Edouard Manet, La Prune, 1878. Huile sur toile, 85,7 x 66 cm. Washington, National Gallery of Art.
© Courtesy The National Gallery of Art, Washington
On retrouve même le Rolla peint par Gervex, déjà vu dans « Degas et le nu » et dans « L’impressionnisme et la mode » ! Le chef de gare d’Orsay, Guy Cogeval, touche-t-il une prime chaque fois qu’il le case ? Quant aux salles « interdites aux moins de 18 ans », il aurait pu nous les épargner : il existe à Paris un musée de l’Erotisme. Le nu masculin (2013), Sade (2014), maintenant la prostitution : ce ne sont pas les sujets qui choquent mais le traitement qui en est fait. A quel moment passe-t-on de la santé au gâtisme, de l’art à la manie, de Casanova à DSK ?
L’exposition aurait gagné à être plus ramassée et plus axée sur l’histoire de l’art. Elle aurait pu s’interroger sur ce que les peintres ont tiré de la beauté d’un état de fait sordide. Elle aurait pu montrer le croisement de deux mondes, celui des prostituées et celui des artistes en rupture avec la société parce que, justement, ils refusaient de prostituer leur art. Ainsi Toulouse-Lautrec vécut quelque temps dans la maison close de la rue d’Amboise, non loin des locaux de Présent. Paul Léautaud, qui travailla comme employé à la compagnie d’assurances La Nation, en face de cette maison, assure que c’était « un bordel de haute classe ».
Toulouse-Lautrec a donné de ce monde des images impérissables. A l’affût, il croque les bals publics et les maisons closes où l’on attend le client en tapant le carton. Lumières glauques, atmosphères louches, femmes décrépites… Voilà l’image du « plaisir », semble-t-il dire, nous laissant conclure qu’en la matière il n’est de vrai plaisir qu’artistique. Son trait est cruel mais aimant : il aime la vérité.
Emile Bernard a lui aussi traîné ses pinceaux dans les mauvais lieux. Son expérience peut se résumer à ce titre de moraliste qu’il donne à un grand pastel : L’Heure de la viande.

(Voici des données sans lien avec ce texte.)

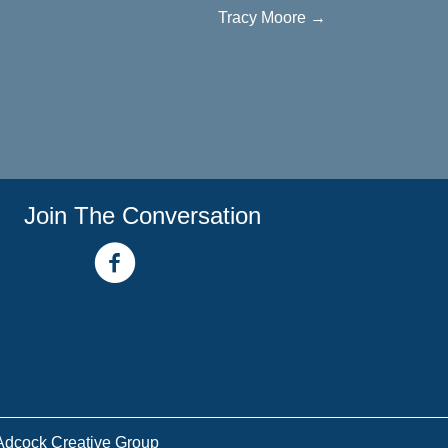
Tracy Moore →
Join The Conversation
facebook link
youtube channel
Adcock Creative Group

Manet a peint les moments d’attente lasse et mélancolique : La Prune (quelle délicatesse de tons, rose, rouge, gris), tableau équivalent d’un Degas : L’Absinthe. Il va de soi que l’absinthe ou la prune ne sont là que comme prétexte de s’asseoir dans un café, lieu où une femme comme il faut n’est pas supposée apparaître, ni fumer : c’est le cas de la jeune femme devant sa prune, comme celui d’Agostina Segatori attablée à un guéridon, peinte par Van Gogh. Moins connus, de Van Gogh, sont les deux portraits dits Tête de prostituée (Van Gogh Museum d’Amsterdam) et datant de fin 1885, lorsque le peintre arriva à Anvers. Le titre n’est-il pas aventuré ? Ces portraits sont intéressants parce que, ayant vu des Rubens, Van Gogh délaisse sa palette terreuse et entre dans la couleur.
Qui citer encore ? De grands dessinateurs : Guys (Présentation de visiteur), Rops (Le Bouge à matelots), Forain (Le Client)… Mais eux aussi étouffés par la présence d’artistes de second rang. Le sujet et les œuvres méritaient mieux que cette accumulation confuse.
Splendeurs et misères, images de la prostitution. 1850-1910. Jusqu’au 17 janvier 2016, musée d’Orsay.